▶ **Problem details**
List all the lines in these records that hold "CROSS".

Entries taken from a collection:
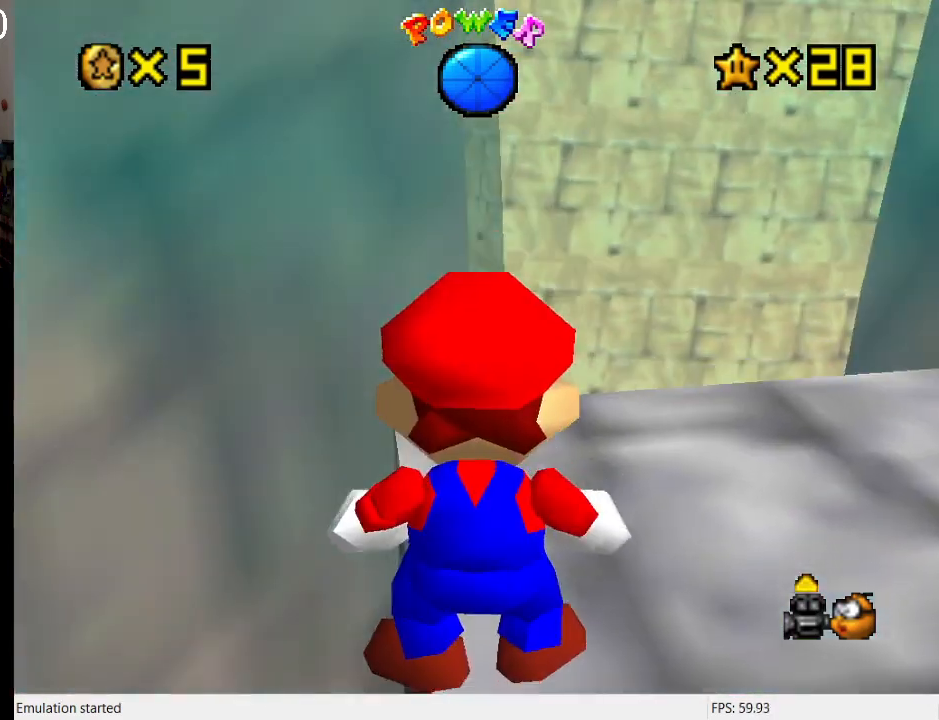
Gameplay with a controller (PlayStation layout); each line is a JSON object with the inputs held at the frame after it. "events" lists button and stick changes between this image and that frame as [ms after this image, input, new state], when the widget could be followed in between. Not read: L3 R3.
{"buttons": [], "left_stick": "up", "right_stick": "center", "events": []}
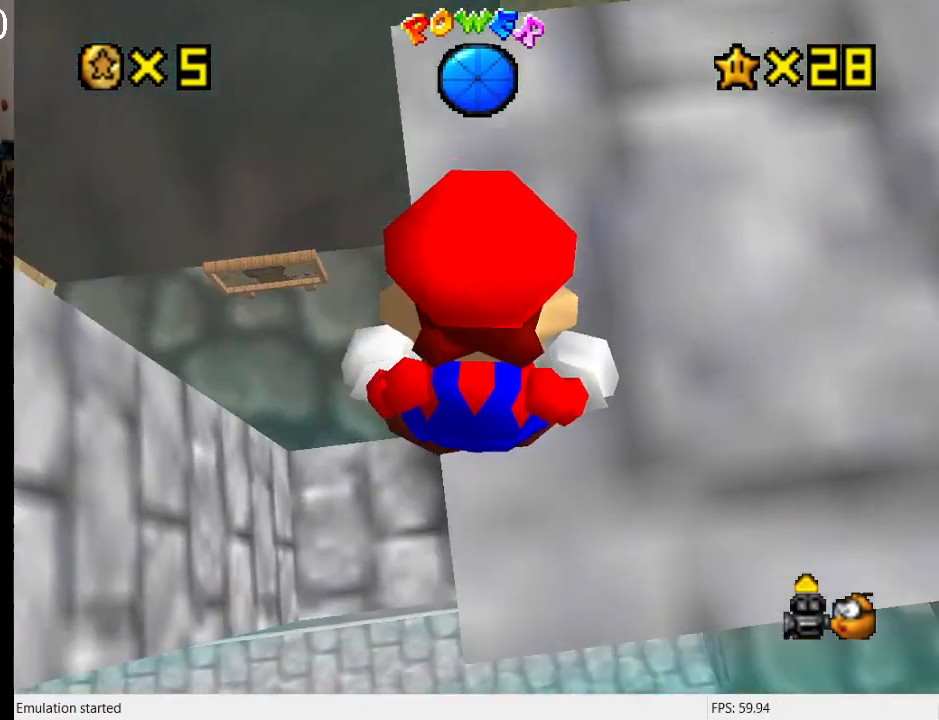
{"buttons": [], "left_stick": "right", "right_stick": "center", "events": [[133, "left_stick", "up-right"], [233, "left_stick", "center"], [400, "left_stick", "right"]]}
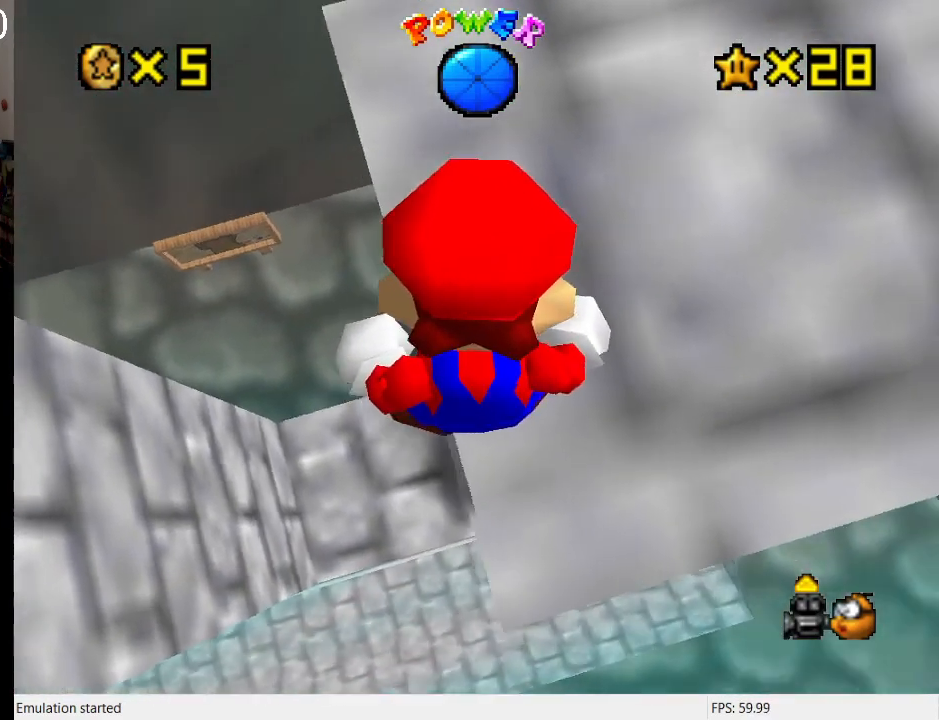
{"buttons": ["CROSS"], "left_stick": "center", "right_stick": "center", "events": [[33, "left_stick", "down-right"], [233, "left_stick", "center"], [433, "CROSS", "down"]]}
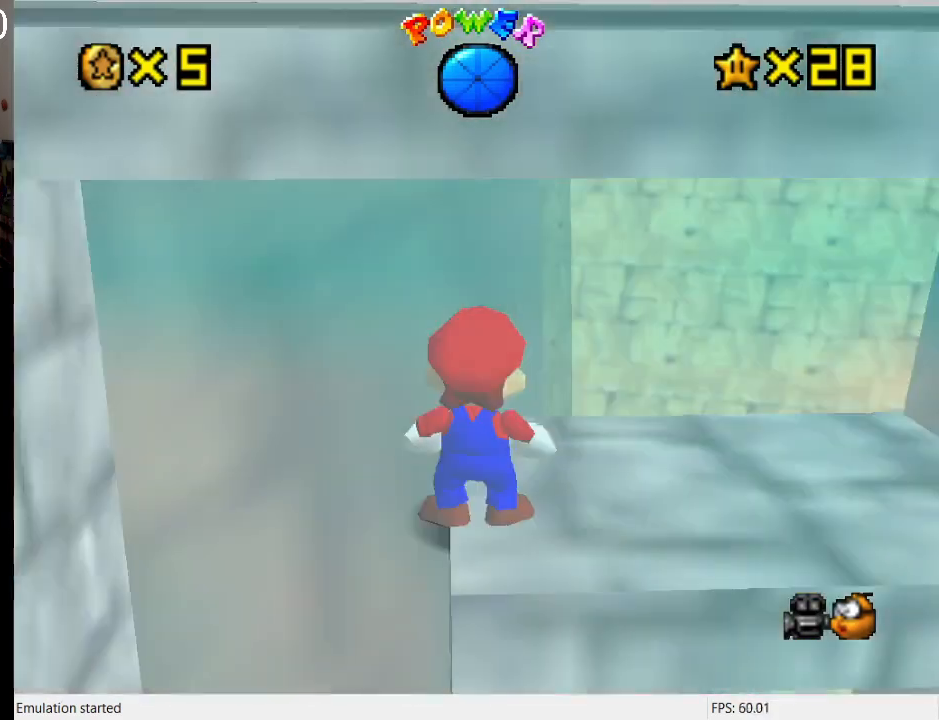
{"buttons": [], "left_stick": "center", "right_stick": "center", "events": [[33, "CROSS", "up"], [67, "DPAD_DOWN", "down"], [167, "DPAD_DOWN", "up"], [233, "DPAD_DOWN", "down"], [333, "DPAD_DOWN", "up"]]}
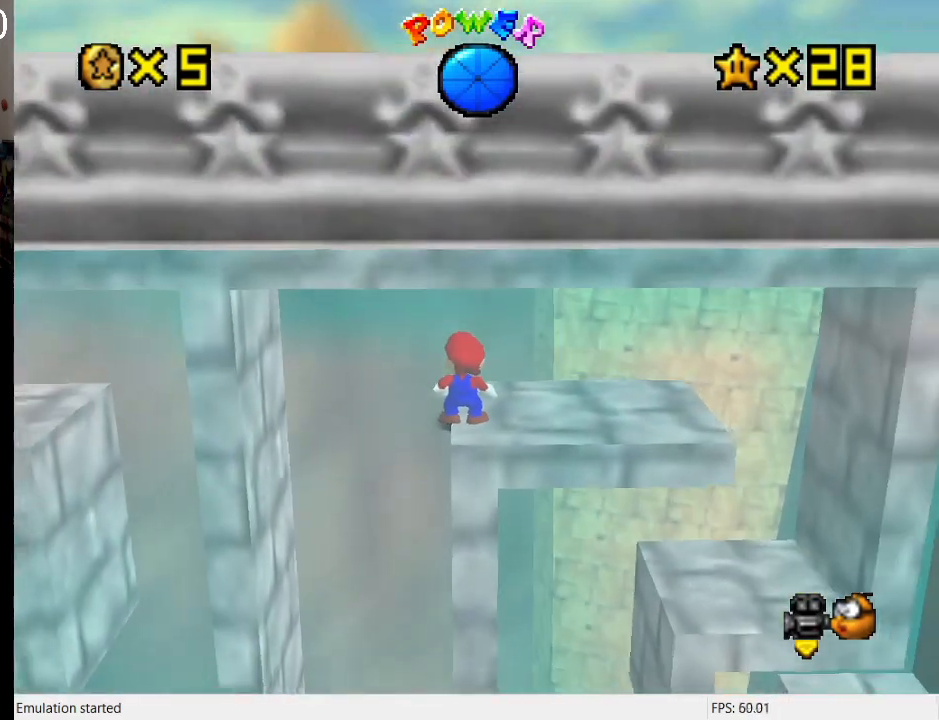
{"buttons": [], "left_stick": "center", "right_stick": "center", "events": [[400, "CROSS", "down"], [467, "CROSS", "up"]]}
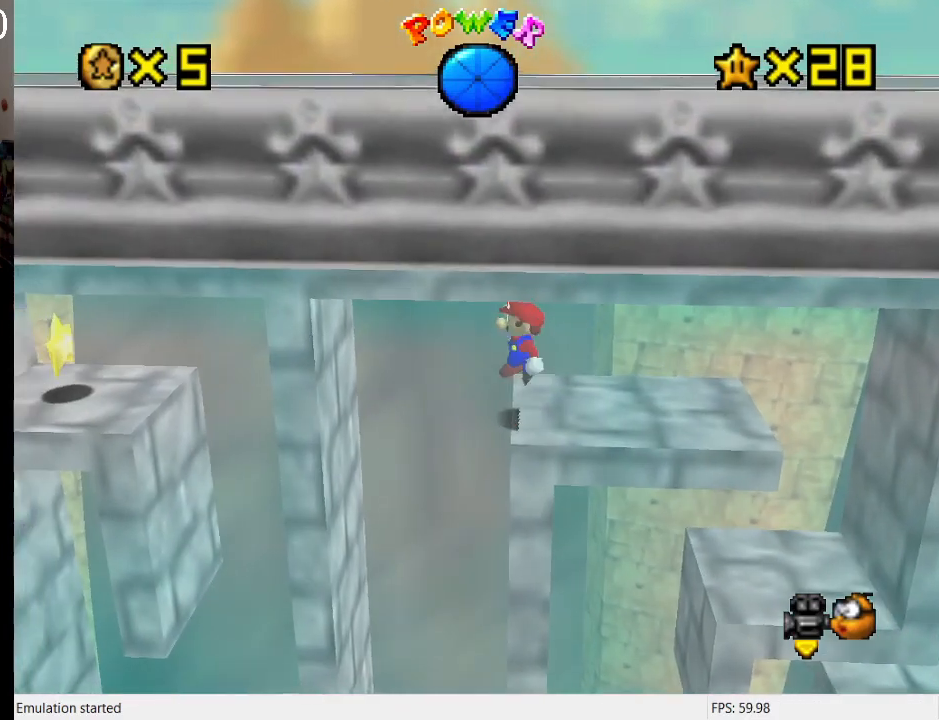
{"buttons": [], "left_stick": "right", "right_stick": "center", "events": [[33, "left_stick", "left"], [400, "left_stick", "right"]]}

▶ **The answer**
{"buttons": ["CROSS"], "left_stick": "center", "right_stick": "center", "events": [[33, "left_stick", "down-right"], [233, "left_stick", "center"], [433, "CROSS", "down"]]}
{"buttons": [], "left_stick": "center", "right_stick": "center", "events": [[33, "CROSS", "up"], [67, "DPAD_DOWN", "down"], [167, "DPAD_DOWN", "up"], [233, "DPAD_DOWN", "down"], [333, "DPAD_DOWN", "up"]]}
{"buttons": [], "left_stick": "center", "right_stick": "center", "events": [[400, "CROSS", "down"], [467, "CROSS", "up"]]}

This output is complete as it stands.